My sweet 8 year old daughter was recently invited to a sleepover birthday party of a classmate and it gave me pause. She desperately wanted to stay overnight. The family is perfectly fine, but I still can’t erase the fact that at 11 or 12, I woke up at a friend’s house in the middle of the night to a man staring at us while we were sleeping, slowly smoking a cigarette. I don’t remember if it was her father, a step-father or a brother. Nothing happened, but it made me uncomfortable enough that I never again stayed overnight at that friend’s house.

Dropping her off for the day, and a “late-over”, I knew she’d have a great time.  I knew she would likely be irritated that she had to come home and the other girls didn’t. Sometimes A lot of times, parenting is just hard. Am I too helicopter-y? Am I overreacting to an isolated non-incident years ago? Will my kids be too sheltered?
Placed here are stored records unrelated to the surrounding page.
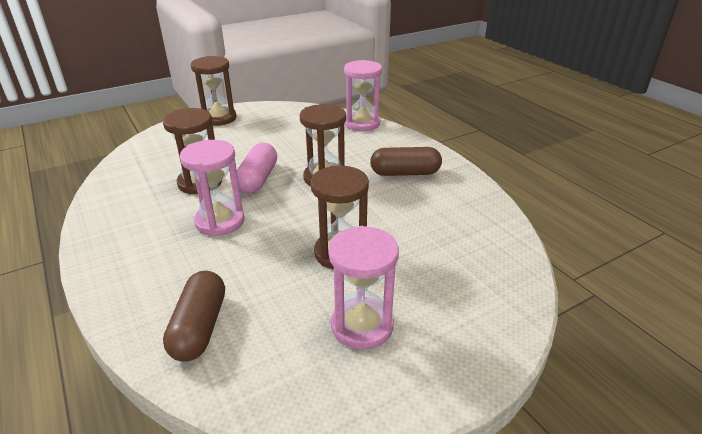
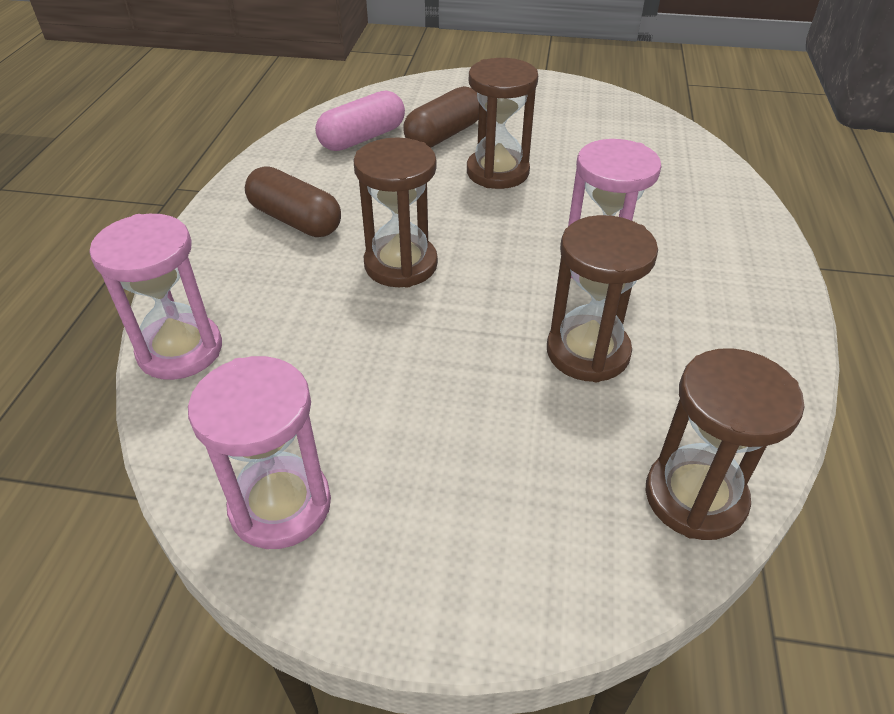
camera: 140 degrees left, 10 degrees up
brown capsule [163,271,225,362] -> brown capsule moved to [403,86,479,148]
brown hourglass [191,56,236,126] -> brown hourglass moved to [646,348,805,540]
pink capsule [237,143,277,193] -> pink capsule moved to [315,90,405,151]
pink hourglass [328,226,399,350] -> pink hourglass moved to [188,356,331,549]

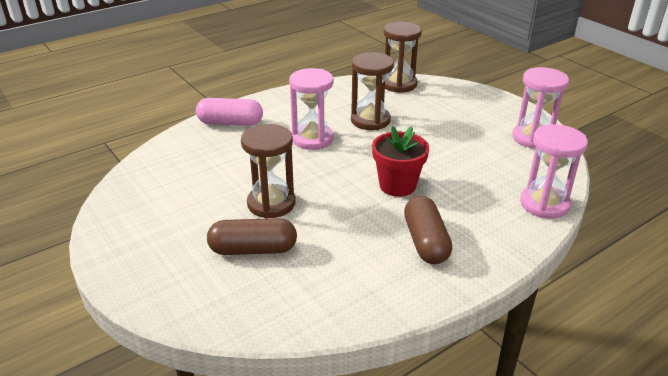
camera: 135 degrees left, 10 degrees down
pink capsule [315,90,405,151] -> pink capsule moved to [196,98,263,126]
brown hourglass [354,137,438,288] -> red flower pot [372,126,429,197]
Maybe. But, it only takes one time. One time to let my guard down and her innocence is gone. I thought of her often through the day, and prayed for some small sign – anything – to just let me know that I did the right thing in not letting her stay overnight.

The climate of #metoo, Supreme Court nominees being accused of sexual assault, and even the President of the United States boasting himself on tape about sexual assault, I feel that vigilance is the order of the day. Perhaps it always has been, but we are just talking about it more. In 2018, it’s in our face 24/7 and makes watching the news with the kids risky. When arguments like “oh, that happened 35 years ago” in reference to an alleged assault, “that it doesn’t matter because they were teenagers at the time,” and that’s “just how drunk teenagers act”, it really isn’t surprising that assault victims do not come forward. Why would they? They are not believed. They are railroaded. Their lives are turned upside down, they get death threats. Why would anyone willingly sign up for that? I have not been raped. Thank God.

I was flashed by an older man at a playground at 4 years old.

I was groomed at camp in the 3rd grade. The camp counselor was fired mid week for inappropriate conduct with another girl.

At 11, my breasts were touched at a modeling agency by a man who was making decisions of who would be included in their next event.

I was repeatedly hugged and tickled a little too often and a little too long at a daycare facility.

While no irreparable damage was done to me, I was very early on aware of sex, aware of a need to protect myself, even if I couldn’t articulate it. It’s the way I walk to my car to this day with my key poised like a weapon, should the need arise. The way I replay the Oprah Show episode where the detective implores the audience to “never let them take you to a second location!” It’s also the reason I say a hard no to sleep overs. Over protective? Maybe. But my experience tells me that listening to my intuition rarely steers me wrong.

Tucking her into her own bed, freshly made with clean sheets and listening to her exuberantly describe how much fun she had I got quiet and just listened. (Something I need to do so much more of, honestly.) As she settled in and snuggled close, she whispered in her small voice, “Mom, I’m glad I’m in my own bed. It would have been fun, but I missed you today.” I told her I missed her too, and hugged her tight.

“Thank you,” I thought. That’s exactly what I needed to hear.